What to produce: Word for word, transcribe the records that follow.

━━━━━━━━

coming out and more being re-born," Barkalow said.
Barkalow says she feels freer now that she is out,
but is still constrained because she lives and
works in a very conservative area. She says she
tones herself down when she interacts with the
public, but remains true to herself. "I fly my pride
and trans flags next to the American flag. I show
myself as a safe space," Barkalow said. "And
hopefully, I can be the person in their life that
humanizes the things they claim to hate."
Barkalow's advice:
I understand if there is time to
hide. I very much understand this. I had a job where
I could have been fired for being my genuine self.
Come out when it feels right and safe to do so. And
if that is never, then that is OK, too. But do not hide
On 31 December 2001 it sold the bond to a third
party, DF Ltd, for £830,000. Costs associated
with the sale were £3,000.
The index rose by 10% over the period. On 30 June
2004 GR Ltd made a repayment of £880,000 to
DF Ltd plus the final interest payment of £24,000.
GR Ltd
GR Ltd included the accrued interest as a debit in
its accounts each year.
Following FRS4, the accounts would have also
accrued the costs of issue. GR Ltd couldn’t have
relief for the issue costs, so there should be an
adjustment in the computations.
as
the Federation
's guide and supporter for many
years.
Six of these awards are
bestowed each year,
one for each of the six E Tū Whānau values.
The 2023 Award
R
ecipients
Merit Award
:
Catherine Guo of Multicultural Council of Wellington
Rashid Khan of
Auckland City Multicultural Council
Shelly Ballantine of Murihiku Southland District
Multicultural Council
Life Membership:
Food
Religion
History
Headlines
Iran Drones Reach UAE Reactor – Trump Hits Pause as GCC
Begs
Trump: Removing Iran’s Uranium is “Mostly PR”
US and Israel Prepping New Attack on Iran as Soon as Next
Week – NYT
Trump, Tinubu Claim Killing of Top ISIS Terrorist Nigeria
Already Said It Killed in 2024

━━━━━━━━

Task result:
coming out and more being re-born," Barkalow said.
Barkalow says she feels freer now that she is out,
but is still constrained because she lives and
works in a very conservative area. She says she
tones herself down when she interacts with the
public, but remains true to herself. "I fly my pride
and trans flags next to the American flag. I show
myself as a safe space," Barkalow said. "And
hopefully, I can be the person in their life that
humanizes the things they claim to hate."
Barkalow's advice:
I understand if there is time to
hide. I very much understand this. I had a job where
I could have been fired for being my genuine self.
Come out when it feels right and safe to do so. And
if that is never, then that is OK, too. But do not hide
On 31 December 2001 it sold the bond to a third
party, DF Ltd, for £830,000. Costs associated
with the sale were £3,000.
The index rose by 10% over the period. On 30 June
2004 GR Ltd made a repayment of £880,000 to
DF Ltd plus the final interest payment of £24,000.
GR Ltd
GR Ltd included the accrued interest as a debit in
its accounts each year.
Following FRS4, the accounts would have also
accrued the costs of issue. GR Ltd couldn’t have
relief for the issue costs, so there should be an
adjustment in the computations.
as
the Federation
's guide and supporter for many
years.
Six of these awards are
bestowed each year,
one for each of the six E Tū Whānau values.
The 2023 Award
R
ecipients
Merit Award
:
Catherine Guo of Multicultural Council of Wellington
Rashid Khan of
Auckland City Multicultural Council
Shelly Ballantine of Murihiku Southland District
Multicultural Council
Life Membership:
Food
Religion
History
Headlines
Iran Drones Reach UAE Reactor – Trump Hits Pause as GCC
Begs
Trump: Removing Iran’s Uranium is “Mostly PR”
US and Israel Prepping New Attack on Iran as Soon as Next
Week – NYT
Trump, Tinubu Claim Killing of Top ISIS Terrorist Nigeria
Already Said It Killed in 2024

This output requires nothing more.